We should be clear that this is not a victimless crime or a simple matter of tax competition which Ireland just happens to be good at. We live in a world of galloping inequality, where 82% of wealth generated across the world last year went to the richest 1%, with the bottom 50% getting none of it. A key factor in that inequality is the race to the bottom in corporate tax rates, in which Ireland is leading the way. Ordinary people in this country pay a price in terms of the housing crisis, health and education as a result of not collecting tax from the likes of Apple, Google, Facebook, Abbott, Pfizer etc. Developing countries and those who need public services in developing countries pay a price. It is also a model which is fundamentally unsustainable, given the situation in terms of Brexit, the situation in terms of Trump and the race to the bottom in terms of corporate tax rates in which others are engaging. An alternative model is needed.

People should be clear that there is a considerable amount of wealth in our society, not only wealth that already sits there but wealth that is generated on a yearly basis. Gross domestic product, GDP, per person this year will be €60,000. There is loads of wealth in our society but it is a question of how that wealth is distributed and how the sources of that wealth are owned. A very radical alternative to what is put forward today by the Government is possible but it means breaking from the fiscal straitjacket of the EU. It means breaking from a model of capitalism and the reliance on the free market to deliver.

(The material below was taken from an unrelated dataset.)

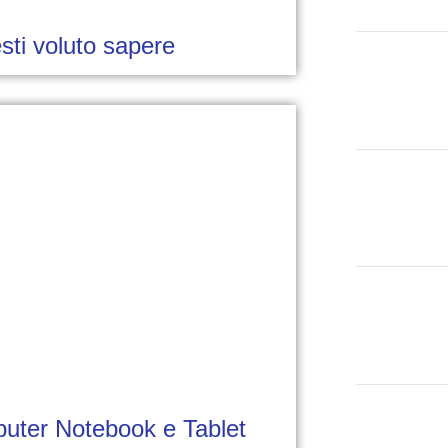
sti voluto sapere
mputer Notebook e Tablet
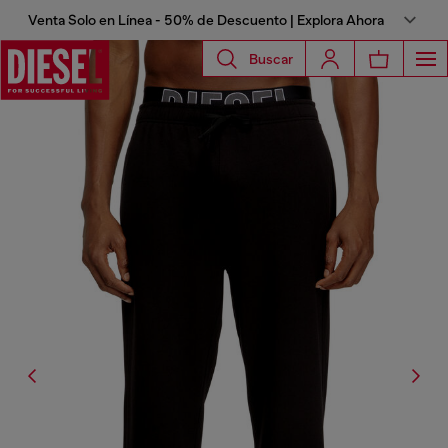
Venta Solo en Línea - 50% de Descuento | Explora Ahora
Buscar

It means saying that the interests of society as a whole should come before the interests of the profiteers and privateers. It means using the wealth in society to address all of the social crises that are present.

The wealth exists in our society to tackle the housing crisis, to build a national health service, to provide free public childcare, to provide free public transport and for a just transition to a zero carbon economy but it requires radical socialist policies. Look even at the amounts of wealth that could be raised through taxation: a millionaires' tax of 2% would raise over €3 billion; a doubling of the corporate tax rate for big businesses and a cutting of the loopholes would raise over €10 billion; increasing PRSI for employers could raise €1.4 billion; and repudiating odious bankers' debt would generate a yearly saving of around €3 billion. There are many more examples.

Of course, taxation alone is not enough. One cannot control what one does not own and therefore we need democratic public ownership of the key sectors of our economy to resolve the crises we face. When one looks concretely at the crises that we face, that is obvious. When one looks at the housing crisis, it is obvious that we should use the resources that are going into the rainy day fund, that exist in NAMA and ISIF, to set up a public construction company to build the necessary housing on public land. In terms of climate change, it is obvious that the energy companies need to be taken into democratic public ownership, and the oil and gas should be left in the ground, in a situation where private companies have refused to make the kind of investment in wind and wave energy which is necessary and which could see Ireland being a leader in green energy. In terms of moving away from the disastrous tax haven model that leads nowhere, it is clear that public investment and public ownership of the key sectors of the economy are necessary for a sustainable plan of economic development. None of the major parties here stands for such a programme but it is what is necessary to resolve the crises facing people in this country and what is possible on the basis of the resources that exist here.

This landlords', neoliberal, anti-young person budget underlines yet again the need to build a mass party of the left to fight for a left government which would introduce a socialist budget which would really transform people's lives.